*Required work*: Each record below should be output verbatim, without pictures.

*Supplied entries*:
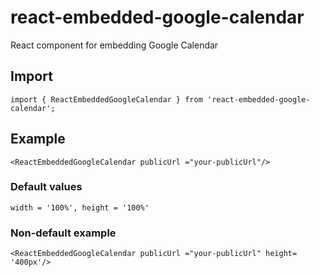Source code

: # react-embedded-google-calendar
React component for embedding Google Calendar
<br>

## Import
`import { ReactEmbeddedGoogleCalendar } from 'react-embedded-google-calendar';`

## Example
`
    <ReactEmbeddedGoogleCalendar publicUrl ="your-publicUrl"/>
`

### Default values
`
width = '100%',
height = '100%'
`

### Non-default example
`
    <ReactEmbeddedGoogleCalendar publicUrl ="your-publicUrl" height= '400px'/>
`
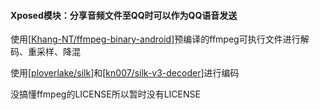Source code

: #### Xposed模块：分享音频文件至QQ时可以作为QQ语音发送

使用[[Khang-NT/ffmpeg-binary-android](https://github.com/Khang-NT/ffmpeg-binary-android)]预编译的ffmpeg可执行文件进行解码、重采样、降混

使用[[ploverlake/silk](https://github.com/ploverlake/silk)]和[[kn007/silk-v3-decoder](https://github.com/kn007/silk-v3-decoder)]进行编码

没搞懂ffmpeg的LICENSE所以暂时没有LICENSE

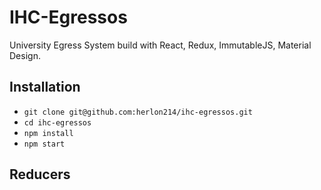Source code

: # IHC-Egressos

University Egress System build with React, Redux, ImmutableJS, Material Design.

## Installation

* `git clone git@github.com:herlon214/ihc-egressos.git`
* `cd ihc-egressos`
* `npm install`
* `npm start`

## Reducers

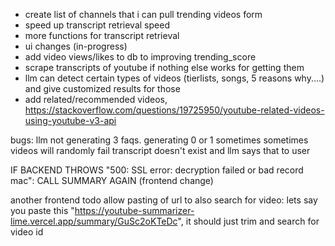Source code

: - create list of channels that i can pull trending videos form
-  speed up transcript retrieval speed
-  more functions for transcript retrieval
- ui changes (in-progress)
-  add video views/likes to db to improving trending_score 
- scrape transcripts of youtube if nothing else works for getting them
- llm can detect certain types of videos (tierlists, songs, 5 reasons why....) and give customized results for those
- add related/recommended videos, https://stackoverflow.com/questions/19725950/youtube-related-videos-using-youtube-v3-api

bugs:
llm not generating 3 faqs. generating 0 or 1 sometimes
sometimes videos will randomly fail
transcript doesn't exist and llm says that to user

IF BACKEND THROWS "500: SSL error: decryption failed or bad record mac":
CALL SUMMARY AGAIN (frontend change)

another frontend todo
allow pasting of url to also search for video:
lets say you paste this "https://youtube-summarizer-lime.vercel.app/summary/GuSc2oKTeDc", it should just trim and search for video id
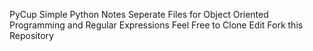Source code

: PyCup
Simple Python Notes 
Seperate Files for Object Oriented Programming and Regular Expressions 
Feel Free to Clone Edit Fork this Repository
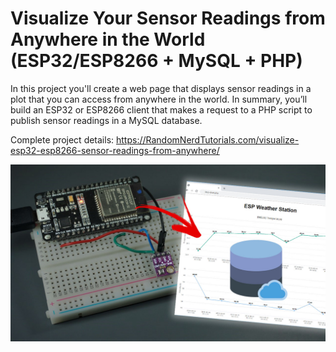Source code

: # Visualize Your Sensor Readings from Anywhere in the World (ESP32/ESP8266 + MySQL + PHP)

In this project you'll create a web page that displays sensor readings in a plot that you can access from anywhere in the world. In summary, you’ll build an ESP32 or ESP8266 client that makes a request to a PHP script to publish sensor readings in a MySQL database. 

Complete project details: https://RandomNerdTutorials.com/visualize-esp32-esp8266-sensor-readings-from-anywhere/

[![Project Image](https://raw.githubusercontent.com/RuiSantosdotme/Visualize-ESP32-ESP8266-Readings-Anywhere/master/project-image.jpg)](https://RandomNerdTutorials.com/visualize-esp32-esp8266-sensor-readings-from-anywhere/)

*Solution to this problem*:
Source code

: # react-embedded-google-calendar
React component for embedding Google Calendar
<br>

## Import
`import { ReactEmbeddedGoogleCalendar } from 'react-embedded-google-calendar';`

## Example
`
    <ReactEmbeddedGoogleCalendar publicUrl ="your-publicUrl"/>
`

### Default values
`
width = '100%',
height = '100%'
`

### Non-default example
`
    <ReactEmbeddedGoogleCalendar publicUrl ="your-publicUrl" height= '400px'/>
`
Source code

: #### Xposed模块：分享音频文件至QQ时可以作为QQ语音发送

使用[[Khang-NT/ffmpeg-binary-android](https://github.com/Khang-NT/ffmpeg-binary-android)]预编译的ffmpeg可执行文件进行解码、重采样、降混

使用[[ploverlake/silk](https://github.com/ploverlake/silk)]和[[kn007/silk-v3-decoder](https://github.com/kn007/silk-v3-decoder)]进行编码

没搞懂ffmpeg的LICENSE所以暂时没有LICENSE

Source code

: # IHC-Egressos

University Egress System build with React, Redux, ImmutableJS, Material Design.

## Installation

* `git clone git@github.com:herlon214/ihc-egressos.git`
* `cd ihc-egressos`
* `npm install`
* `npm start`

## Reducers

Source code

: - create list of channels that i can pull trending videos form
-  speed up transcript retrieval speed
-  more functions for transcript retrieval
- ui changes (in-progress)
-  add video views/likes to db to improving trending_score 
- scrape transcripts of youtube if nothing else works for getting them
- llm can detect certain types of videos (tierlists, songs, 5 reasons why....) and give customized results for those
- add related/recommended videos, https://stackoverflow.com/questions/19725950/youtube-related-videos-using-youtube-v3-api

bugs:
llm not generating 3 faqs. generating 0 or 1 sometimes
sometimes videos will randomly fail
transcript doesn't exist and llm says that to user

IF BACKEND THROWS "500: SSL error: decryption failed or bad record mac":
CALL SUMMARY AGAIN (frontend change)

another frontend todo
allow pasting of url to also search for video:
lets say you paste this "https://youtube-summarizer-lime.vercel.app/summary/GuSc2oKTeDc", it should just trim and search for video id
Source code

: PyCup
Simple Python Notes 
Seperate Files for Object Oriented Programming and Regular Expressions 
Feel Free to Clone Edit Fork this Repository
Source code

: # Visualize Your Sensor Readings from Anywhere in the World (ESP32/ESP8266 + MySQL + PHP)

In this project you'll create a web page that displays sensor readings in a plot that you can access from anywhere in the world. In summary, you’ll build an ESP32 or ESP8266 client that makes a request to a PHP script to publish sensor readings in a MySQL database. 

Complete project details: https://RandomNerdTutorials.com/visualize-esp32-esp8266-sensor-readings-from-anywhere/

[![Project Image](https://raw.githubusercontent.com/RuiSantosdotme/Visualize-ESP32-ESP8266-Readings-Anywhere/master/project-image.jpg)](https://RandomNerdTutorials.com/visualize-esp32-esp8266-sensor-readings-from-anywhere/)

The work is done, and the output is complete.